**Task instructions:** Return the records below word for word.

**Material for the task:**
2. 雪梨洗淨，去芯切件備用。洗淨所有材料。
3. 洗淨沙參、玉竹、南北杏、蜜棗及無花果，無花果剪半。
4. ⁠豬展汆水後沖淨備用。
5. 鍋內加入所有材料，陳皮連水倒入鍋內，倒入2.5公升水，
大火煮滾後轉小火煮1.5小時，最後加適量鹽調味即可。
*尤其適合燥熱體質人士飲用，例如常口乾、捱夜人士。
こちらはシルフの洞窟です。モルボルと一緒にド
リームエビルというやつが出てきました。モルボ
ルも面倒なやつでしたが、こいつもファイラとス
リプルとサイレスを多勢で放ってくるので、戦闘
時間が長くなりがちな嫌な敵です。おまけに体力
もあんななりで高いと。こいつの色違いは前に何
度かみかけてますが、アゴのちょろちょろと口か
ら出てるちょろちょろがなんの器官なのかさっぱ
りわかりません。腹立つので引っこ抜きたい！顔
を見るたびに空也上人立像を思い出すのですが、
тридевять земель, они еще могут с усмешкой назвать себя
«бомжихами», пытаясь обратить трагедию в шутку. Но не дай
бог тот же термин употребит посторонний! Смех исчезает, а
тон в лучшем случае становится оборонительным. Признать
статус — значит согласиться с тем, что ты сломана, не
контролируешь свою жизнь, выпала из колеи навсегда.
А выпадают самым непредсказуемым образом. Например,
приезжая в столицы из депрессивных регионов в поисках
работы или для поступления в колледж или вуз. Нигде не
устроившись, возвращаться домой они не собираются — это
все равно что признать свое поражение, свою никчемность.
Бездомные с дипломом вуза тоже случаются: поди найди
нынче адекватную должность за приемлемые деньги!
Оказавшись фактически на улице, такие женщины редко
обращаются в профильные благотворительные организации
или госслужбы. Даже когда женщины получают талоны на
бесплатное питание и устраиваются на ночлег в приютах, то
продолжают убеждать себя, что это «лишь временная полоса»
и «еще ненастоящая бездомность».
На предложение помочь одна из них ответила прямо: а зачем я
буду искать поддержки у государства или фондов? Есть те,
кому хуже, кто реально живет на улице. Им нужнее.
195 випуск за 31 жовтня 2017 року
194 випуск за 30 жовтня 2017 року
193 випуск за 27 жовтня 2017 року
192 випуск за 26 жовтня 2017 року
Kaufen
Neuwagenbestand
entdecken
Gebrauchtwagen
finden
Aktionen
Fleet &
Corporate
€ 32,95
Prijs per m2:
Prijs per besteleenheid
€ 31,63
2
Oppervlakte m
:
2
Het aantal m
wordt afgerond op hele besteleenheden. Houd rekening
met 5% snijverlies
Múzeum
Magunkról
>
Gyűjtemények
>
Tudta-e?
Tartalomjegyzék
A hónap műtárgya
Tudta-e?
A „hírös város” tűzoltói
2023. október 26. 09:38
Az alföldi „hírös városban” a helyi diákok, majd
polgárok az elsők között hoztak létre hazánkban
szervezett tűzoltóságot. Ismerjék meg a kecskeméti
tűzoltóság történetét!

**Task result:**
2. 雪梨洗淨，去芯切件備用。洗淨所有材料。
3. 洗淨沙參、玉竹、南北杏、蜜棗及無花果，無花果剪半。
4. ⁠豬展汆水後沖淨備用。
5. 鍋內加入所有材料，陳皮連水倒入鍋內，倒入2.5公升水，
大火煮滾後轉小火煮1.5小時，最後加適量鹽調味即可。
*尤其適合燥熱體質人士飲用，例如常口乾、捱夜人士。
こちらはシルフの洞窟です。モルボルと一緒にド
リームエビルというやつが出てきました。モルボ
ルも面倒なやつでしたが、こいつもファイラとス
リプルとサイレスを多勢で放ってくるので、戦闘
時間が長くなりがちな嫌な敵です。おまけに体力
もあんななりで高いと。こいつの色違いは前に何
度かみかけてますが、アゴのちょろちょろと口か
ら出てるちょろちょろがなんの器官なのかさっぱ
りわかりません。腹立つので引っこ抜きたい！顔
を見るたびに空也上人立像を思い出すのですが、
тридевять земель, они еще могут с усмешкой назвать себя
«бомжихами», пытаясь обратить трагедию в шутку. Но не дай
бог тот же термин употребит посторонний! Смех исчезает, а
тон в лучшем случае становится оборонительным. Признать
статус — значит согласиться с тем, что ты сломана, не
контролируешь свою жизнь, выпала из колеи навсегда.
А выпадают самым непредсказуемым образом. Например,
приезжая в столицы из депрессивных регионов в поисках
работы или для поступления в колледж или вуз. Нигде не
устроившись, возвращаться домой они не собираются — это
все равно что признать свое поражение, свою никчемность.
Бездомные с дипломом вуза тоже случаются: поди найди
нынче адекватную должность за приемлемые деньги!
Оказавшись фактически на улице, такие женщины редко
обращаются в профильные благотворительные организации
или госслужбы. Даже когда женщины получают талоны на
бесплатное питание и устраиваются на ночлег в приютах, то
продолжают убеждать себя, что это «лишь временная полоса»
и «еще ненастоящая бездомность».
На предложение помочь одна из них ответила прямо: а зачем я
буду искать поддержки у государства или фондов? Есть те,
кому хуже, кто реально живет на улице. Им нужнее.
195 випуск за 31 жовтня 2017 року
194 випуск за 30 жовтня 2017 року
193 випуск за 27 жовтня 2017 року
192 випуск за 26 жовтня 2017 року
Kaufen
Neuwagenbestand
entdecken
Gebrauchtwagen
finden
Aktionen
Fleet &
Corporate
€ 32,95
Prijs per m2:
Prijs per besteleenheid
€ 31,63
2
Oppervlakte m
:
2
Het aantal m
wordt afgerond op hele besteleenheden. Houd rekening
met 5% snijverlies
Múzeum
Magunkról
>
Gyűjtemények
>
Tudta-e?
Tartalomjegyzék
A hónap műtárgya
Tudta-e?
A „hírös város” tűzoltói
2023. október 26. 09:38
Az alföldi „hírös városban” a helyi diákok, majd
polgárok az elsők között hoztak létre hazánkban
szervezett tűzoltóságot. Ismerjék meg a kecskeméti
tűzoltóság történetét!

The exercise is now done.